Task item: Set out every line of text from the items below as a numbered list, skipping any blank lines. Leave the pictures out of your answer.

──────── Dataset records

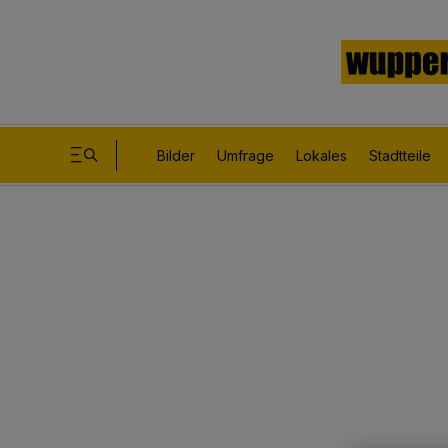
Bilder
Umfrage
Lokales
Stadtteile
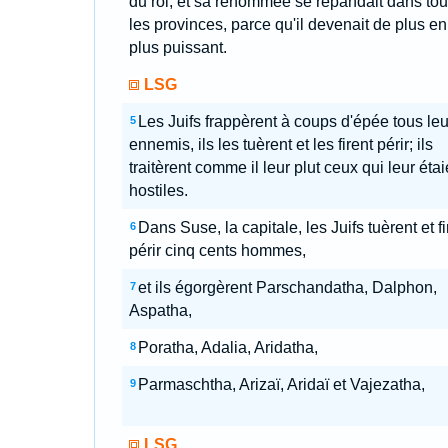
du roi, et sa renommée se répandait dans tou
les provinces, parce qu'il devenait de plus en
plus puissant.
LSG
Les Juifs frappèrent à coups d'épée tous leu
5
ennemis, ils les tuèrent et les firent périr; ils
traitèrent comme il leur plut ceux qui leur étai
hostiles.
Dans Suse, la capitale, les Juifs tuèrent et fi
6
périr cinq cents hommes,
et ils égorgèrent Parschandatha, Dalphon,
7
Aspatha,
Poratha, Adalia, Aridatha,
8
Parmaschtha, Arizaï, Aridaï et Vajezatha,
9
LSG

────────────────

Written answer:
1. Bilder
2. Umfrage
3. Lokales
4. Stadtteile
5. du roi, et sa renommée se répandait dans tou
6. les provinces, parce qu'il devenait de plus en
7. plus puissant.
8. LSG
9. Les Juifs frappèrent à coups d'épée tous leu
10. 5
11. ennemis, ils les tuèrent et les firent périr; ils
12. traitèrent comme il leur plut ceux qui leur étai
13. hostiles.
14. Dans Suse, la capitale, les Juifs tuèrent et fi
15. 6
16. périr cinq cents hommes,
17. et ils égorgèrent Parschandatha, Dalphon,
18. 7
19. Aspatha,
20. Poratha, Adalia, Aridatha,
21. 8
22. Parmaschtha, Arizaï, Aridaï et Vajezatha,
23. 9
24. LSG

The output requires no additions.